Quero agradecer ao Ministério da Igualdade, Senhora Ministra, e à Direção Geral da Diversidade Sexual e Direitos LGBTI, Senhora Diretora, pela audácia de me dar a oportunidade, porque suponho que sabiam que eu a aproveitaria.
Acredito que este país não será democrático até que acabemos com a monarquia. E acredito que ninguém neste país estará livre até que as CIE [Centros de Internação de Estrangeiros] sejam fechadas, a lei de imigração seja revogada, todas as pessoas em situação irregular sejam regularizadas e que as pessoas parem de serem assassinadas nas fronteiras.
Mas vocês me deram este prêmio de visibilidade lésbica, vês, senhora, como era necessário dizer que eu era sapatão o tempo todo? E por insistir que os direitos das pessoas trans são justiça, e que viver isso como uma ameaça começa com f e termina com ismo, mas não é feminismo.
Então eu quero agradecer: mãe, pai, família, eu te amo. Obrigado por dizer “o que importa para nós é que você seja feliz” quando você não sabia muito bem o que dizer. A minhas amigas e irmãs da Pikara Magazine, estou viva por causa de vocês.
Às mulheres que me ensinaram a entender, amar e trepar. Às minhas companheiras de Mimosa, que me ajudam a fazer meu trabalho parecer com meus sonhos. Às organizações e profissionais que me apoiam quando sou atacada. Aos que me incentivam e me apoiam nas ruas e nas redes, por vocês não afundo. Ao público, que me deixa sair há oito anos, ainda que eu faça o que me der na telha. E aos meus amigos cisheteros que ficaram, por tentar ficar.

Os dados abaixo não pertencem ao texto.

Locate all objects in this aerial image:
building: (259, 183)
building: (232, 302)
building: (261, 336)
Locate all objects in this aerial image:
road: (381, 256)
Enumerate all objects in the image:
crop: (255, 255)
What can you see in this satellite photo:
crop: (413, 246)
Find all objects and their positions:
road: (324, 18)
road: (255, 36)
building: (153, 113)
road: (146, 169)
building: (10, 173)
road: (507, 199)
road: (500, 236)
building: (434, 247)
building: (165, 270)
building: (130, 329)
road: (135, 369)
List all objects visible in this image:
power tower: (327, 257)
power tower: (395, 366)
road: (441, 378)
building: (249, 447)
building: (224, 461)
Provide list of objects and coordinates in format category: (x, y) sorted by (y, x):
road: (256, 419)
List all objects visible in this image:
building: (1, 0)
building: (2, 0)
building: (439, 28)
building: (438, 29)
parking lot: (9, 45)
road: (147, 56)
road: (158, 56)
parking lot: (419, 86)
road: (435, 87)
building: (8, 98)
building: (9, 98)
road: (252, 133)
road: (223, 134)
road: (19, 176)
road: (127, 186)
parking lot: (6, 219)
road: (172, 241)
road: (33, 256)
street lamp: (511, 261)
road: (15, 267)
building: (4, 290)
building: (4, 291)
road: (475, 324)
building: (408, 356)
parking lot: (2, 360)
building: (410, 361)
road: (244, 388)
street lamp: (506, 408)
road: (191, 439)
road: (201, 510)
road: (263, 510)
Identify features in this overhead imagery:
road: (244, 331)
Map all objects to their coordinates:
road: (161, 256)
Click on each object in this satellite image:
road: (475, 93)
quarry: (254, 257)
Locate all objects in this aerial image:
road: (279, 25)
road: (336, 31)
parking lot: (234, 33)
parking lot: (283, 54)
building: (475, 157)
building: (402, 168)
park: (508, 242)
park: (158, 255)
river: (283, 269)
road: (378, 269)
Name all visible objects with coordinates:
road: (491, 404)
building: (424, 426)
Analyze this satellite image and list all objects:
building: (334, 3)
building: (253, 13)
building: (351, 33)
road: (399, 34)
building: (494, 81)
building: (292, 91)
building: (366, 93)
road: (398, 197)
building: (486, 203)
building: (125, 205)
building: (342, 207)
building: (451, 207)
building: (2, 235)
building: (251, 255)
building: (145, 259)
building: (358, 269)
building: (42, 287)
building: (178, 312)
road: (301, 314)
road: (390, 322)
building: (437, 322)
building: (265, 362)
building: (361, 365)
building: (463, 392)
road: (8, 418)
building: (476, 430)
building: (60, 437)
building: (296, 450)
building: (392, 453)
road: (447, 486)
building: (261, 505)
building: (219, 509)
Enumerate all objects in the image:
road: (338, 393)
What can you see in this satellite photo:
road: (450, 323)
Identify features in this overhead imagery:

Mas sobretudo, sempre, à luta coletiva. Ao movimento feminista, que nos ensinou a ver a violência e não a confundir com nosso destino. À luta LGBTQI, por colocar os corpos, as vidas, as resistências e as plumas contra esse sistema que nos odeia, nos teme, nos ataca e nos mata por sermos o que somos. E por tentarmos ser feliz, melhor que o normal, por inventar famílias escolhidas e pela autodefesa, porque a polícia não nos protege, nem o sistema de saúde, nem o de educação, ou nenhuma instituição que nos tolere apenas se fingirmos o que não somos.
Sapatões, bichas, travestis, transformistas e “mas, o que você é?”, todes dissidentes, vamos dar um jeito de ser livres ou vamos queimar tudo!
Olha, Ibon, acontece que íamos nos vingar sendo felizes e livres.
A todos aquelas que nos têm matado e continuam a nos matar, a Marielle [Franco], a Francis, a todos aqueles que tiveram que viver escondidas, fingindo, assustadas. Para aqueles que não têm escolha a não ser continuar se escondendo.
Estamos aqui para lhe prometer que nem nossos corpos, nem nossas vidas, nem nossas formas de trepar se ajoelharão diante do sistema cisheteropatriarcal.